Setelah lebih enam dasawarsa negara Indonesia berdiri dengan memakai hukum pidana yang diadopsi 100 persen dari Kitab Undang-Undang Hukum Pidana (KUHP) penjajah Belanda, akhirnya usaha untuk memiliki KUHP buatan sendiri hampir tiba pada putik buahnya. DPR RI sekarang tengah membahas Rancangan Undang-Undang (RUU) KUHP.

Ada satu pasal yang menarik perhatian yaitu pasal kumpul kebo, yakni Pasal 485 yang menyebutkan, "Setiap orang yang melakukan hidup bersama sebagai suami istri di luar perkawinan yang sah, dipidana pidana penjara paling lama 1 (satu) tahun atau pidana denda paling banyak Kategori II" (katagori II adalah denda maksimal Rp 30 juta). Sebagian orang menolak tegas pasal ini dimasukkan KUHP baru. Alasan mereka kumpul kebo adalah masalah privasi (hak pribadi) yang tidak boleh diganggu gugat oleh pihak manapun. 

Cara berpikir segelintir kelompok ini rasanya perlu dicermati. Sebagai manusia yang mengaku makhluk ciptaan Tuhan, semestinya semua manusia tunduk pada aturan yang telah digariskan Sang Pencipta itu. Bagaimanapun yang paling tahu mengenai seluk-beluk sesuatu pastilah penciptanya. 
Fahsya' dan mungkar Alquran menjelaskan bahwa dosa besar itu dibagi dalam dua kategori, yang pertama disebut fahsya' dan yang kedua disebut mungkar. Imam al-Ghazali menjelaskan bahwa fahsya' itu adalah perbuatan keji yang merupakan perbuatan dosa besar, namun perilakunya itu tidak merugikan orang lain. Sedangkan mungkar adalah perbuatan keji yang merupakan dosa besar dan perilakunya merugikan pihak lain. Contoh perbuatan fahsya' adalah berzina, mabuk minuman keras, memakai narkoba, suap-menyuap, dan bunuh diri yang tidak merugikan orang lain. Sedangkan contoh perbuatan mungkar adalah memerkosa, memeras, korupsi, dan membunuh orang, yang merugikan pihak lain.

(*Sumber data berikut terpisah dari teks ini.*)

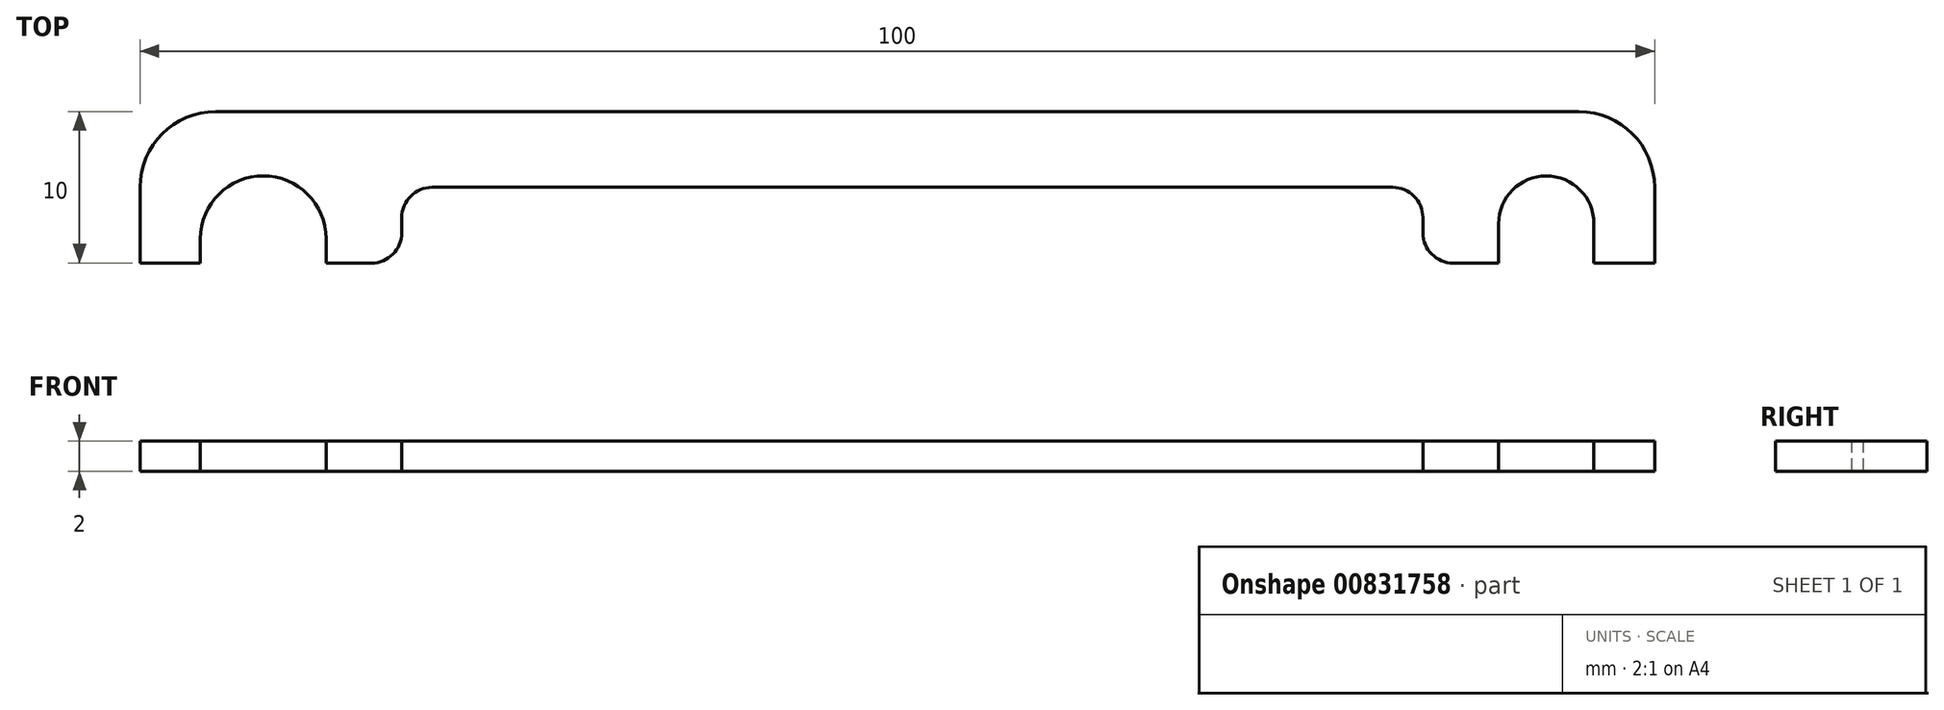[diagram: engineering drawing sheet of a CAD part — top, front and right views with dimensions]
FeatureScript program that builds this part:
annotation { "Feature Type Name" : "Feature", "Feature Type Description" : "" }
export const myFeature = defineFeature(function(context is Context, id is Id, definition is map)
    precondition{}
    {
        {
            var Q0;
            Q0=qCreatedBy(makeId("Top.planeOp"),FACE);
            var sketch = newSketch(context, id + "F0", { "sketchPlane" : qUnion([Q0])});
            skLineSegment(sketch, "E0.bottom", {"start": v(45, 5) * mm, "end": v(-45, 5) * mm});
            skLineSegment(sketch, "E0.top", {"start": v(50, -5) * mm, "end": v(46, -5) * mm});
            skLineSegment(sketch, "E0.left", {"start": v(50, 0) * mm, "end": v(50, -5) * mm});
            skLineSegment(sketch, "E0.right", {"start": v(-50, 0) * mm, "end": v(-50, -5) * mm});
            skPoint(sketch, "E0.middle", {"position": v(0, 0) * mm});
            skPoint(sketch, "E1.visualSharp", {"position": v(-50, 5) * mm});
            skArc(sketch, "E1.filletArc", {"start": v(-45, 5) * mm, "mid": v(-48.54, 3.54) * mm, "end": v(-50, 0) * mm});
            skPoint(sketch, "E2.visualSharp", {"position": v(50, 5) * mm});
            skArc(sketch, "E2.filletArc", {"start": v(50, 0) * mm, "mid": v(48.54, 3.54) * mm, "end": v(45, 5) * mm});
            skArc(sketch, "E3", {"start": v(-37.72, -3.4) * mm, "mid": v(-41.87, 0.75) * mm, "end": v(-46.02, -3.4) * mm});
            skArc(sketch, "E4", {"start": v(46, -2.4) * mm, "mid": v(42.85, 0.75) * mm, "end": v(39.7, -2.4) * mm});
            skLineSegment(sketch, "E5", {"start": v(-50, 0.75) * mm, "end": v(-49.94, 0.75) * mm});
            skLineSegment(sketch, "E6", {"start": v(-46.02, -5) * mm, "end": v(-46.02, -3.4) * mm});
            skLineSegment(sketch, "E7", {"start": v(-37.72, -5) * mm, "end": v(-37.72, -3.4) * mm});
            skLineSegment(sketch, "E8", {"start": v(39.7, -5) * mm, "end": v(39.7, -2.4) * mm});
            skLineSegment(sketch, "E9", {"start": v(46, -5) * mm, "end": v(46, -2.4) * mm});
            skLineSegment(sketch, "E10.trimOffspring", {"start": v(-46.02, -5) * mm, "end": v(-50, -5) * mm});
            skLineSegment(sketch, "E11.trimOffspring", {"start": v(39.7, -5) * mm, "end": v(36.7, -5) * mm});
            skLineSegment(sketch, "E12.trimOffspring", {"start": v(49.94, 0.75) * mm, "end": v(50, 0.75) * mm});
            skLineSegment(sketch, "E13", {"start": v(-32.72, -3) * mm, "end": v(-32.72, -2) * mm});
            skLineSegment(sketch, "E14", {"start": v(-30.72, 0) * mm, "end": v(32.7, 0) * mm});
            skLineSegment(sketch, "E15", {"start": v(34.7, -2) * mm, "end": v(34.7, -3) * mm});
            skLineSegment(sketch, "E16.trimOffspring", {"start": v(-34.72, -5) * mm, "end": v(-37.72, -5) * mm});
            skPoint(sketch, "E17.visualSharp", {"position": v(-32.72, -5) * mm});
            skArc(sketch, "E17.filletArc", {"start": v(-34.72, -5) * mm, "mid": v(-33.3, -4.41) * mm, "end": v(-32.72, -3) * mm});
            skPoint(sketch, "E18.visualSharp", {"position": v(34.7, -5) * mm});
            skArc(sketch, "E18.filletArc", {"start": v(34.7, -3) * mm, "mid": v(35.29, -4.41) * mm, "end": v(36.7, -5) * mm});
            skPoint(sketch, "E19.visualSharp", {"position": v(-32.72, 0) * mm});
            skArc(sketch, "E19.filletArc", {"start": v(-30.72, 0) * mm, "mid": v(-32.13, -0.59) * mm, "end": v(-32.72, -2) * mm});
            skPoint(sketch, "E20.visualSharp", {"position": v(34.7, 0) * mm});
            skArc(sketch, "E20.filletArc", {"start": v(34.7, -2) * mm, "mid": v(34.11, -0.59) * mm, "end": v(32.7, 0) * mm});
            skSolve(sketch);
        }
        {
            var Q0;
            {var subQ1=sQuery(id+"F0.wireOp",EDGE,"E0.bottom");Q0=makeQuery(id+"F0.imprint","IMPRINT",FACE,{"disambiguationData":[TD([[makeQuery(id+"F0.imprint","IMPRINT",EDGE,{"derivedFrom":subQ1}),1.0]])]});}
            extrude(context, id + "F1", {"entities" : qUnion([Q0]), "depth" : 2 * mm, "offsetDistance" : 25.4 * mm});
        }
    });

Berzina adalah melakukan hubungan suami istri antara pria dan wanita yang tidak diikat dengan hubungan pernikahan yang sah, dan dilakukan secara sukarela antara kedua belah pihak. Dapat dilihat bahwa tidak ada pihak yang merasa dirugikan dari perbuatan ini. Sang pria merasa senang dan begitu juga sang wanita. Keduanya mendapatkan kenikmatan syahwat tanpa merugikan pihak lain. Ternyata Alquran memasukkan perbuatan zina itu ke dalam perbuatan fahsya'. Allah berfi rman dalam surat al-Isra' ayat 32, "Dan janganlah kamu mendekati zina; Sesungguhnya zina itu adalah salah satu perbuatan fahsya' (keji) dan seburuk-buruknya jalan."

Para penentang Pasal 485 itu merasa bahwa hal-hal yang bersifat privasi dan tidak merugikan orang lain semestinya tidak boleh diancam pidana atau denda. Sayangnya kelompok yang sering menyebut diri sebagai pembela hak asasi manusia ini, terkesan tidak konsekuen dengan pola pikirnya itu. 
Jika yang menjadi acuan adalah hak pribadi yang tidak merugikan orang lain, sehingga tidak boleh dilarang, apalagi diancam pidana, maka perbuatan lain yang sejenis dengan itu harus diberi kedudukan yang sama pula. Ambil contoh, misalnya, kasus suap-menyuap. Dalam perkara suap-menyuap, pihak penyuap dan pihak yang disuap sama-sama rela dan tidak merasa dirugikan.
Keduanya sama-sama mendapatkan keuntungan dari perbuatan mereka itu.
Semestinya tidak boleh juga diancam pidana. Namun anehnya, ternyata pasal suap-menyuap dengan ancaman penjara dapat mereka terima dan tidak mereka ributkan. Mereka tidak meminta pasal suap-menyuap dalam KUHP baru itu dicabut. Bukankah ini menunjukkan sikap yang tidak konsekuen?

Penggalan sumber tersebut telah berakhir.